Enfin, je voudrais conclure en soulignant que même plus stable et plus efficace, l'aide publique au développement ne pourra suffire à la réduction de la pauvreté. Nous devons donner aux pays à faible revenu les moyens d'alimenter eux-mêmes leur processus de développement, en favorisant leur insertion dans les échanges internationaux. De ce point de vue, la Conférence ministérielle de l'OMC à Hong Kong a débouché sur des résultats significatifs, dont les pays les moins avancés risquent de perdre le bénéfice si la suspension actuelle des négociations devait se prolonger. La France a d'ailleurs déjà fait part de son ouverture sur ce sujet et nous souhaitons vivement que nos partenaires rejoignent l'Union européenne qui a mis en oeuvre de l'initiative « Tous sauf les Armes ».
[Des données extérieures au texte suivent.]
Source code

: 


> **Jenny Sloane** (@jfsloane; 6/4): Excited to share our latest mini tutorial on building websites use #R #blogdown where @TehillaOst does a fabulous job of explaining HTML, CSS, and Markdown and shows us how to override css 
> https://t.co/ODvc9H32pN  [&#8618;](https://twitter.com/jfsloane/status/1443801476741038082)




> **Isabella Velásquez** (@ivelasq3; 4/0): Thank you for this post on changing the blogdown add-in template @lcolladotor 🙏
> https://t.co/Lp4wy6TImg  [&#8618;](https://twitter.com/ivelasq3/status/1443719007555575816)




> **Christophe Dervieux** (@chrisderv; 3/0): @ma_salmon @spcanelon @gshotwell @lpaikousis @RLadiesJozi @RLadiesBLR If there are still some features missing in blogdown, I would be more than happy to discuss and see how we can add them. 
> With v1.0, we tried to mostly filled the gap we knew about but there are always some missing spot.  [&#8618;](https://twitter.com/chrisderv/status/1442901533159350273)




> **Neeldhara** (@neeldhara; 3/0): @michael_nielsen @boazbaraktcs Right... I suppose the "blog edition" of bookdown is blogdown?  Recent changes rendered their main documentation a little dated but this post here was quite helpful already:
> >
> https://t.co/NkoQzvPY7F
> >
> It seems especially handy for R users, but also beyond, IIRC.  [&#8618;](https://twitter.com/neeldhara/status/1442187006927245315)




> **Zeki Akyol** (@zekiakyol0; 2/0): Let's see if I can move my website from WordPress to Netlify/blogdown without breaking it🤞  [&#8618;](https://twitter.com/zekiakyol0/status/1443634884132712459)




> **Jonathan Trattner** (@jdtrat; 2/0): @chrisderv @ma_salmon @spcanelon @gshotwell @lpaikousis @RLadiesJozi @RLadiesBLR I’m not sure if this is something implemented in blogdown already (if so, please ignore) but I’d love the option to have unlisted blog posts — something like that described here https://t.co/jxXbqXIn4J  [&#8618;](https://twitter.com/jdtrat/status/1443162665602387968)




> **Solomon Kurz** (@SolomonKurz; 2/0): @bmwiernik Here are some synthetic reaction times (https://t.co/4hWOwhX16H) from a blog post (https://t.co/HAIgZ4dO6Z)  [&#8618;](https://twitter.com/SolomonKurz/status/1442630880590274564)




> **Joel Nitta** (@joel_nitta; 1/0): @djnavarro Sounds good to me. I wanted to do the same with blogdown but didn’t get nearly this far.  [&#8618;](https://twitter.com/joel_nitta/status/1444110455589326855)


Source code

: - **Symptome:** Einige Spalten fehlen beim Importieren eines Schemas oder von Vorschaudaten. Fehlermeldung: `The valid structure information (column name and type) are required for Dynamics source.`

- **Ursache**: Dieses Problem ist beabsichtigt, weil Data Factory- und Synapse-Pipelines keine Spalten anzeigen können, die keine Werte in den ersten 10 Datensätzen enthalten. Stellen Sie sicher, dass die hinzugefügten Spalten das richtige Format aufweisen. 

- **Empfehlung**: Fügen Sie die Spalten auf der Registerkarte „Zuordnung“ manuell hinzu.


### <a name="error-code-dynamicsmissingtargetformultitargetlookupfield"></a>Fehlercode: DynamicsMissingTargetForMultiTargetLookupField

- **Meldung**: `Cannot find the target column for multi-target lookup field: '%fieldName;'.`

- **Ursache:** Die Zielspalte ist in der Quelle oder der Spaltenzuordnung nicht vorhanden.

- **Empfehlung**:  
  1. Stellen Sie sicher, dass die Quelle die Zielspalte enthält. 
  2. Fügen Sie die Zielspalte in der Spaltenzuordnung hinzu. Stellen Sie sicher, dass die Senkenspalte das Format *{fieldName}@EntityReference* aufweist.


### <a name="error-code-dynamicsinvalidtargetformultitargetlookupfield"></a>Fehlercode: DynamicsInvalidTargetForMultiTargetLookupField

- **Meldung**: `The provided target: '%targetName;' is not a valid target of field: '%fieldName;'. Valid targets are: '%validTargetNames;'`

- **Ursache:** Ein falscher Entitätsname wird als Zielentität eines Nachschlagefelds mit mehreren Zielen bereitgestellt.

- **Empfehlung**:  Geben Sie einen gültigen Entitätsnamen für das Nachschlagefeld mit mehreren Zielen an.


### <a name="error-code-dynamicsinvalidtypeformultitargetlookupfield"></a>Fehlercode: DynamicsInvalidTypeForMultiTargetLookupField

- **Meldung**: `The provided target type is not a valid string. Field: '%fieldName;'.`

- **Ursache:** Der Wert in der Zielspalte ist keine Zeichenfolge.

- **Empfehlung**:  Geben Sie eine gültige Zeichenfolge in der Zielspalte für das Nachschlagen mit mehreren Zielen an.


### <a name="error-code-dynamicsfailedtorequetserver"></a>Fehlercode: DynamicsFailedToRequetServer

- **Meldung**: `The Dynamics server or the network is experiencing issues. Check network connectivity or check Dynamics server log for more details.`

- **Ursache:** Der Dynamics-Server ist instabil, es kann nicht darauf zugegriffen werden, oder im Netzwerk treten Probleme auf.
L'aide au commerce, dans ce contexte, revêt une grande importance. Elle est une condition essentielle pour que la dynamique du commerce international se matérialise réellement par l'essor et la diversification du commerce extérieur des pays concernés. Il nous faut dès aujourd'hui aider au renforcement des capacités commerciales, en évaluant plus précisément les coûts d'ajustement auxquels les économies en développement devront faire face, et en développant les politiques d'accompagnement nécessaires. Les institutions financières internationales ont évidemment un rôle essentiel à jouer dans ce domaine. Par ailleurs, l'aide au commerce a toujours été en dehors de l'« engagement unique » de Doha et il n'y a aucune raison pour que la suspension des négociations efface les engagements financiers annoncés l'an dernier. Le groupe de travail de l'OMC a d'ailleurs rendu des recommandations opérationnelles sur le renforcement du cadre intégré d'assistance aux PMA, qu'il nous appartient de mettre en oeuvre rapidement. Le rapport présenté par la Banque mondiale va dans ce sens et mérite d'être soutenu. Il suggère également de renforcer la coopération régionale sur des projets liés au commerce, ce qui suppose de financer davantage de projets régionaux, notamment au niveau des banques régionales de développement. Enfin, il est indispensable de conjuguer cet effort avec un soutien renforcé au développement du secteur privé.